A mathematical model of tone in the structural remodeling of arterioles

Abstract

Acute changes in microvascular tone affects vessel diameter and thus local tissue perfusion. In the short term such changes does not affect vascular structure. Longstanding changes in tone may however, result in a structural microvascular remodeling. We present a simple mathematical model of a vessel wall containing passive elastic and active contractile elements. The wall is sensitive to circumferential wall stress. If wall stress increases tone will increase and vice versa (a myogenic response). Structurally the vessel responds to longstanding changes in tone with a eutrophic reorganization of the wall material around a lumen of another size. During a simulation the vessel initially attains a steady contracted state.
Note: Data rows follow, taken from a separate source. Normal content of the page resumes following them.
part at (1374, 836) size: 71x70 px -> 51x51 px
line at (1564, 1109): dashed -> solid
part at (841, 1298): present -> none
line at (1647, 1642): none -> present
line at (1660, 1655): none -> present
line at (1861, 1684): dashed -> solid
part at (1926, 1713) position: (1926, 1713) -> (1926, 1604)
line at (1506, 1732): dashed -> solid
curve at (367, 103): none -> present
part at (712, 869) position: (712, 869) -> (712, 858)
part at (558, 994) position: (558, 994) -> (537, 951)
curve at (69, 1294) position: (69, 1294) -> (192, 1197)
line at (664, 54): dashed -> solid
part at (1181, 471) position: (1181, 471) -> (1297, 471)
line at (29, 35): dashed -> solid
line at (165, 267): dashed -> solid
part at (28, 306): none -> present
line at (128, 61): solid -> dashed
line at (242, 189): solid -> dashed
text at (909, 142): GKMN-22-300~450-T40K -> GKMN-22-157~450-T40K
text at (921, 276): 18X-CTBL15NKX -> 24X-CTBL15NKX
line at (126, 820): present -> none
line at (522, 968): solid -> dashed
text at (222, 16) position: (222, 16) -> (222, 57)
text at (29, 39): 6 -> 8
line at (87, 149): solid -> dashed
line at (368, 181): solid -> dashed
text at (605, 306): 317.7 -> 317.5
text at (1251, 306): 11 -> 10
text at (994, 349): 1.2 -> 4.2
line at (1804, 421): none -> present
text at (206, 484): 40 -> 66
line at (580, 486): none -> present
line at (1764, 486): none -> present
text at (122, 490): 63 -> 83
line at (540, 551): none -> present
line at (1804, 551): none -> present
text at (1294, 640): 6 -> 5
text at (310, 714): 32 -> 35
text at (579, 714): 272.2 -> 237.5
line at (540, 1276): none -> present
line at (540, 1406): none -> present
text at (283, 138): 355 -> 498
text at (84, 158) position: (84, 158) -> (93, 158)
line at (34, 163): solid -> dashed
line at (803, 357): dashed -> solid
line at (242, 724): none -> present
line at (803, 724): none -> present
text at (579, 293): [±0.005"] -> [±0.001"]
A step change in pressure is followed by an acute adjustment of tone and diameter. This myogenic response leads to a partial normalization of the wall stress, but at another level of tone. If the pressure stimulus is maintained, the vessel slowly remodels until the initial level of tone is reestablished. This process also restores the basal level of wall stress and leads to a normalization of the length of the individual layer within the wall. The results do not depend on the specific shape of the myogenic response. Conclusion: Structural remodeling driven by a change in vascular tone can cause normalization of wall stress, wall strain and tone in a vessel exposed to a sustained change in pressure.